• _MATERIALS PROVIDED_
········
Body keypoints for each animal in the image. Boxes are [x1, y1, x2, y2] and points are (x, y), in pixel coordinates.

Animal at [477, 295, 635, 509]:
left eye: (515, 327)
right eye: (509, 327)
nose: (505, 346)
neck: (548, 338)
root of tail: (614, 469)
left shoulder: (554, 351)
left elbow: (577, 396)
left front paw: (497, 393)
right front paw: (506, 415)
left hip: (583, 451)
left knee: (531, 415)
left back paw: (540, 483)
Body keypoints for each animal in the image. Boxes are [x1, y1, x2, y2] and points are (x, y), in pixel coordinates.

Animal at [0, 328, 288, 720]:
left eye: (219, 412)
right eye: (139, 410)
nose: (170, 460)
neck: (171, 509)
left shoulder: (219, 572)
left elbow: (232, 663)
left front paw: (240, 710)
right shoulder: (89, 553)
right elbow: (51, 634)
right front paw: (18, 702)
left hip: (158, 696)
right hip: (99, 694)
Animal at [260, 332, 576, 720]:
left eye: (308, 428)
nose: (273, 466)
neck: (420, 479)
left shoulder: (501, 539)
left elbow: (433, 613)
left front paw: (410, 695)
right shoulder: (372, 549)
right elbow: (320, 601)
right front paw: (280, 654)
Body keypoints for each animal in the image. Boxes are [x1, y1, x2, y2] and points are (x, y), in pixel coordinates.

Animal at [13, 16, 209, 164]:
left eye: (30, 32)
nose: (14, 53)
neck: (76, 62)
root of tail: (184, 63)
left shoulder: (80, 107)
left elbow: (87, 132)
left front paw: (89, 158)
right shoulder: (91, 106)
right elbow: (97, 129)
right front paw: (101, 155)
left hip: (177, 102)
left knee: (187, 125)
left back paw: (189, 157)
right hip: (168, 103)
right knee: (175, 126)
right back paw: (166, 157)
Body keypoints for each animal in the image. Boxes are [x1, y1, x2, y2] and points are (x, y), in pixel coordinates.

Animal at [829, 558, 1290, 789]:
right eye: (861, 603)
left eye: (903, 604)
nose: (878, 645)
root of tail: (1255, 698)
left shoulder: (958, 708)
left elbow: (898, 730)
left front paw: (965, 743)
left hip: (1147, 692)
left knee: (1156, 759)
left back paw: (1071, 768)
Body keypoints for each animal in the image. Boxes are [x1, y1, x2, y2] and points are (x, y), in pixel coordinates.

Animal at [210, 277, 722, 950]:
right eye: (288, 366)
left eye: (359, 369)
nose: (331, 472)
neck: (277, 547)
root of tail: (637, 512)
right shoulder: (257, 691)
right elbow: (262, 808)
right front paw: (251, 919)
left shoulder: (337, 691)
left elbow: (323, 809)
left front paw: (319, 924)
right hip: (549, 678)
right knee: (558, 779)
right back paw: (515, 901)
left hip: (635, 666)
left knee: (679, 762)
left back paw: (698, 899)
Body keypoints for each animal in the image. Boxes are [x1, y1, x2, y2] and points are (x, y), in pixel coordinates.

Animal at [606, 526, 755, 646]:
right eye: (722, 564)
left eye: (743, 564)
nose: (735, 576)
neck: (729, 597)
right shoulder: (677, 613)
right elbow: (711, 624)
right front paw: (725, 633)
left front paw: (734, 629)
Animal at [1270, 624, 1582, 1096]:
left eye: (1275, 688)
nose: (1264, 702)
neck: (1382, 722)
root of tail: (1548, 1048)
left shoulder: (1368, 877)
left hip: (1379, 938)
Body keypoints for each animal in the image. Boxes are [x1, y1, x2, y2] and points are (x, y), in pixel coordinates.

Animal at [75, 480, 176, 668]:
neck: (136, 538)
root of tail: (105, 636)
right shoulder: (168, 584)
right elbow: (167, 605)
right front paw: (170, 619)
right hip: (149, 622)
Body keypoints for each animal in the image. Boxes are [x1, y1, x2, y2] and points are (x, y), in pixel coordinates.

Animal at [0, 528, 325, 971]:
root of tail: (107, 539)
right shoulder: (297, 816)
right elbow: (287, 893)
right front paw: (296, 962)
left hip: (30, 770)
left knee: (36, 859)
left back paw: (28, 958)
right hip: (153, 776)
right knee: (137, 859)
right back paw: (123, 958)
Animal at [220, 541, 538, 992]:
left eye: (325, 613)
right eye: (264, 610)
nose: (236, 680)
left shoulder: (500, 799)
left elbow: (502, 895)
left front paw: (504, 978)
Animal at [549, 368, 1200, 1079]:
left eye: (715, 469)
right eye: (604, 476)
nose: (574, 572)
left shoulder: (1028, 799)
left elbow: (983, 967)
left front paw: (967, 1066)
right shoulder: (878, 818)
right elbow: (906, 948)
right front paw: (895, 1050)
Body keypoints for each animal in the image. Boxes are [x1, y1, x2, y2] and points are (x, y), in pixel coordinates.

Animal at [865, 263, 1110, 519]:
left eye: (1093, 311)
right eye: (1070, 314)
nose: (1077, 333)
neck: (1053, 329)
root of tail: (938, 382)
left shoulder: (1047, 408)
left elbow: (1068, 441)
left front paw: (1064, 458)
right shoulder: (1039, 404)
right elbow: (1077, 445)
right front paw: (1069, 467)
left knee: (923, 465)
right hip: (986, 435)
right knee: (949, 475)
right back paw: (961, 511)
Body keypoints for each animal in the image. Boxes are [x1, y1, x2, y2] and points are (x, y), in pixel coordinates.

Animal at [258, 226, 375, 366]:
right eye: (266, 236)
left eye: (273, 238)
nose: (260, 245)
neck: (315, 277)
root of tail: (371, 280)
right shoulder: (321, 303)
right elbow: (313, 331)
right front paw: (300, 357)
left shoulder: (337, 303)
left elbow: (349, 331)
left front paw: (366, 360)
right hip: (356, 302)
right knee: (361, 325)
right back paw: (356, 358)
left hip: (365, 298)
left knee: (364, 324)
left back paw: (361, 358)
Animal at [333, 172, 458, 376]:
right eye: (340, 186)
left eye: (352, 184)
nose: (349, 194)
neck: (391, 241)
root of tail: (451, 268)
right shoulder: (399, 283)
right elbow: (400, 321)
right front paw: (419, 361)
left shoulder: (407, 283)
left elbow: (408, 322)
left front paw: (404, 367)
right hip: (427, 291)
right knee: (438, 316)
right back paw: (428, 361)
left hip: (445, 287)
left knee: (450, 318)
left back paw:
········
If a line in the data above holds the word "neck", count it; give only the total.

11